Policy on determination of Materiality

  POLICY ON DETERMINATION OF MATERIALITY OF EVENTS

I. BACKGROUND AND APPLICABILTY OF THE POLICY

SEBI (Listing Obligations and Disclosure Requirements) Regulations, 2015 (“Regulations”) requires every   Listed Company to disclose   events   or information which, in the opinion of the Board of Directors of a Company are material.

In  this  context,   the  following  policy   has  been  framed by  the  Board   of  Directors (“Board”)  Prolife Industries Limited  (“Company”)  at  its meeting held on 07th September, 2016 with the objective of determining materiality of events.

  1. Regulation 30 of the Regulations mandates disclosure of all deemed material events to the Stock Exchanges. These events  have  been  specified in Para  A of Part  A of Schedule III of the  Regulations and  shall  be disclosed as applicable from  time-to- time.
  1. For disclosure of certain events (as specified in Para  B of Part  A of Schedule III) to the  Stock  Exchanges the  following criteria  shall  be  considered by  the  Board  for determining whether the events  are material or not:-

Where the omission of an event or information, is likely to result in:

a) Discontinuity or alteration of event or information already available publicly or

b) A significant market reaction if the said omission came to light at a later date.

In  cases  where  the  criteria   specified  in  point (a) and (b) are not applicable, an event/information may  be treated as being  material if in the  opinion of the  board of directors of the Company the event / information is considered material.

This Policy shall also apply to the events to which neither Para A or Para B of Part A of Schedule III applies but have a material effect on GICL.

II. DISCLOSURE PROCESS

  1. Any event purported to be reportable under Regulation 30 of the Regulations shall be informed to the Chairman & Managing Director/Chief Financial Officer/Company Secretary of the Company on an immediate basis with adequate supporting data/information to facilitate a prompt and appropriate disclosure.

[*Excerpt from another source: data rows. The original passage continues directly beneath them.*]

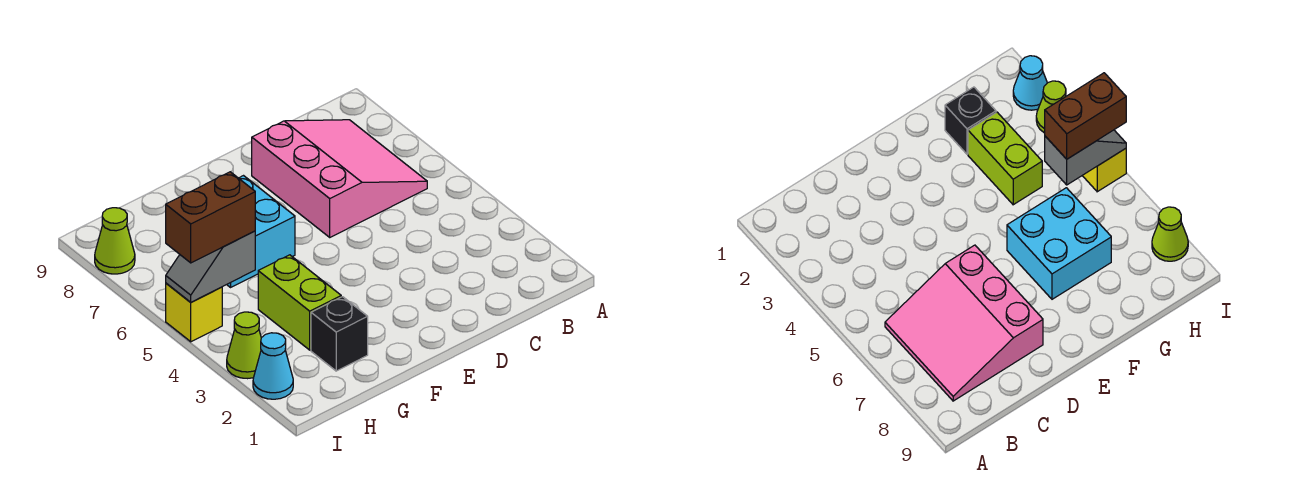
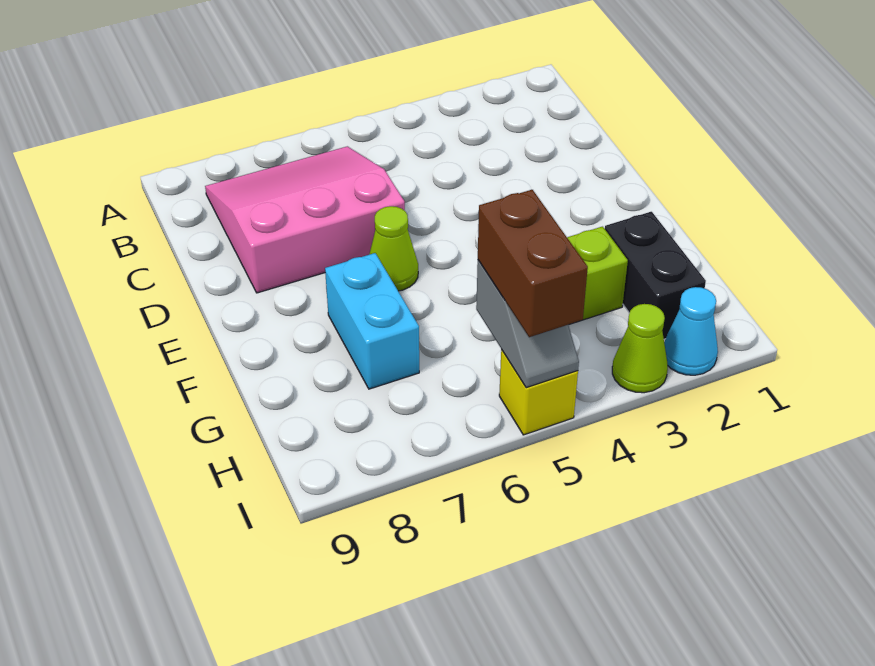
cyan 2x2 brick [227,176,295,287] -> cyan 1x2 brick [325,253,419,389]
black 1x1 brick [311,297,368,371] -> black 1x2 brick [605,212,706,339]
lime 1x1 cone [95,208,135,274] -> lime 1x1 cone moved to [370,206,418,291]

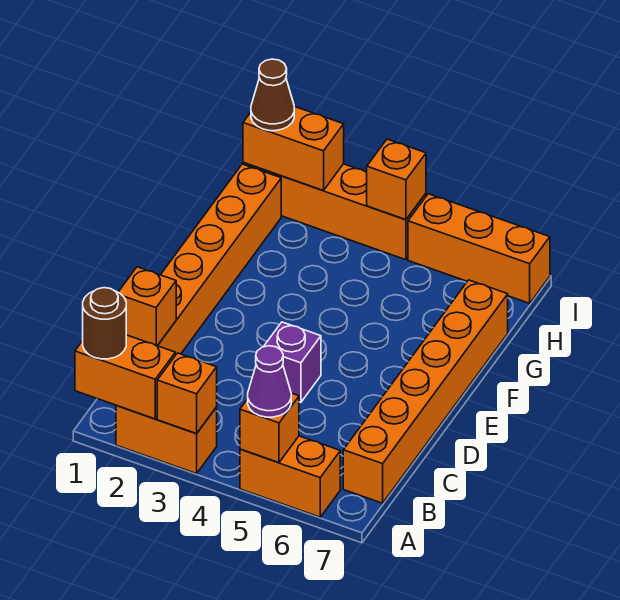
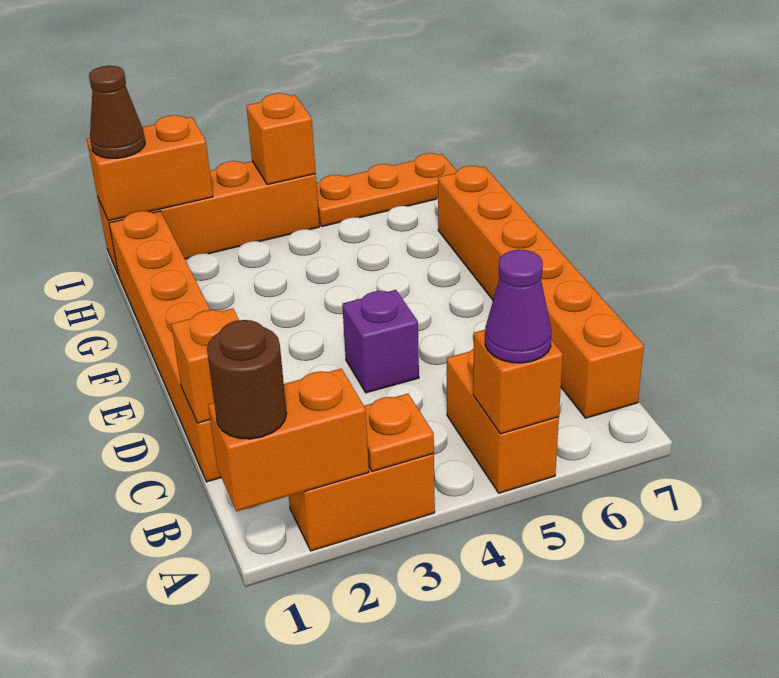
orange 1x1 brick [157,353,217,433] -> orange 1x1 plate [364,394,434,471]
orange 1x2 brick [240,436,340,517] -> orange 1x2 brick turned to [447,348,559,493]
orange 1x3 brick [408,194,550,303] -> orange 1x3 plate [316,153,457,226]

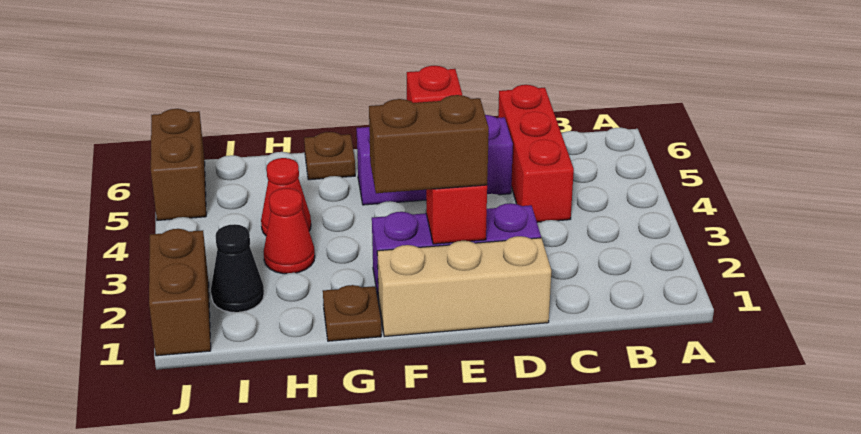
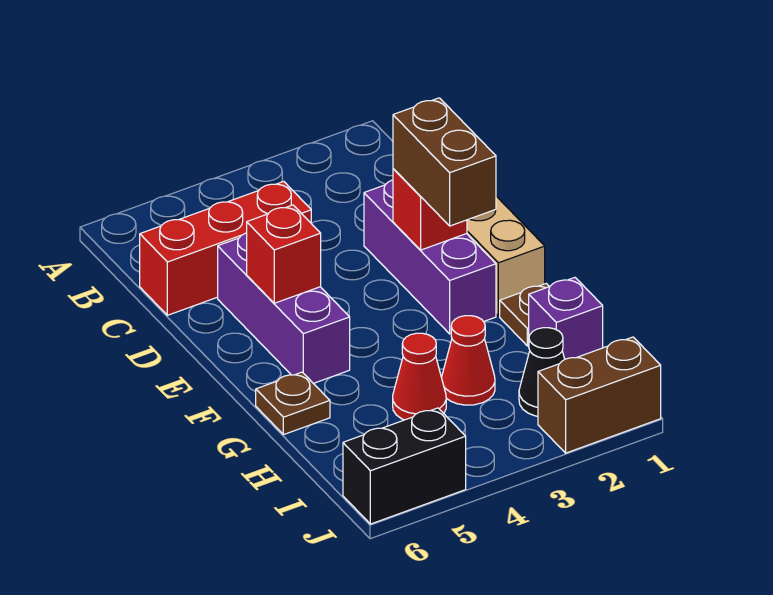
none -> purple 1x1 brick [529,278,603,359]
brown 1x2 brick [151,109,206,220] -> black 1x2 brick [343,408,466,524]

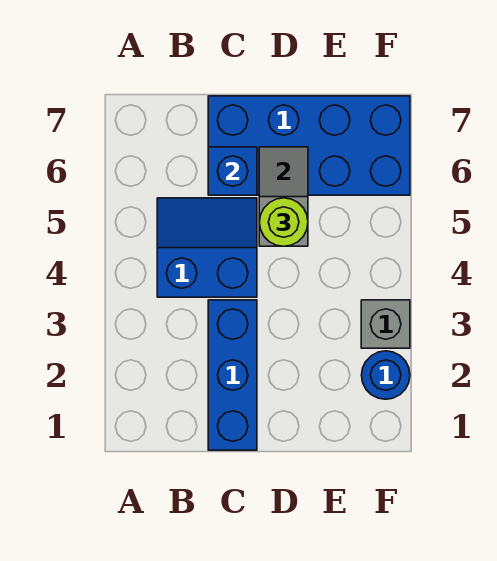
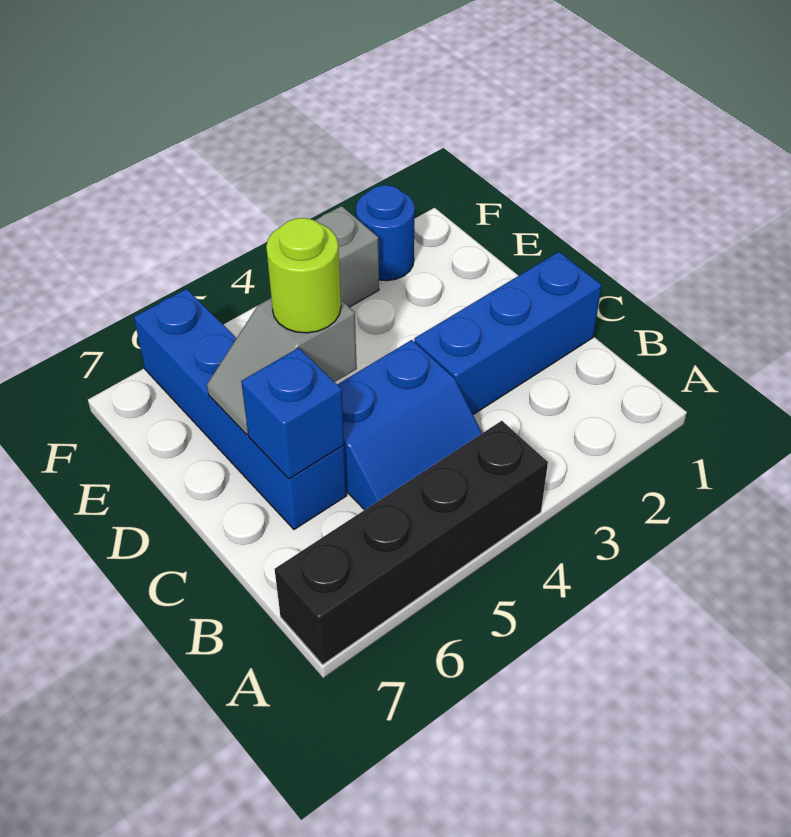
none -> black 1x4 brick [275,421,548,665]
blue 2x2 slope [157,198,257,297] -> blue 2x2 slope turned to [337,340,482,510]
blue 2x4 brick [208,96,410,195] -> blue 1x4 brick [134,289,347,529]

Any other  event,  even  if not  covered under the  Regulations but  is potentially of price  sensitive nature, must  also  be informed, for further evaluation to the  Chief Financial Officer & Company Secretary.
  1. The Chairman, the Managing Director and the Chief Financial Officer & Company Secretary of the Company shall severally be responsible and authorized for ascertaining the materiality of events considering its nature and its disclosure after taking into consideration the various provisions of the Regulations and this policy.
  1. After evaluation, any one of the above mentioned persons shall make disclosure to the Stock Exchanges.
  1. The Company shall use  the  electronic facilities  provided by the  Stock Exchanges for dissemination of the information and  may  subsequently disclose  the  same  via other  media, including the press  release, website, etc.
  1. Statutory time frames for disclosure shall be adhered to. Delay, if any, should be sufficiently explained along with the disclosure.
  1. Regular updates, where relevant, shall be made with relevant explanations.
  1. All disclosures shall be available on the website of the Company for a period of 5 years.

III.   MODIFICATION OF THE POLICY

This Policy is framed based on the provisions of the SEBI (Listing Obligations and Disclosure Requirements) Regulations, 2015 as notified on September 2, 2015. In case of any subsequent amendments to the Regulations which makes any of the provisions in the Policy inconsistent, the provisions of the Regulations shall prevail. The Policy shall be reviewed by the Audit Committee and on recommendations shall be modified by  the  Board  so  as  to  align  the  same  with  the  amendments or  to  incorporate the changes as may be felt appropriate by the Audit Committee.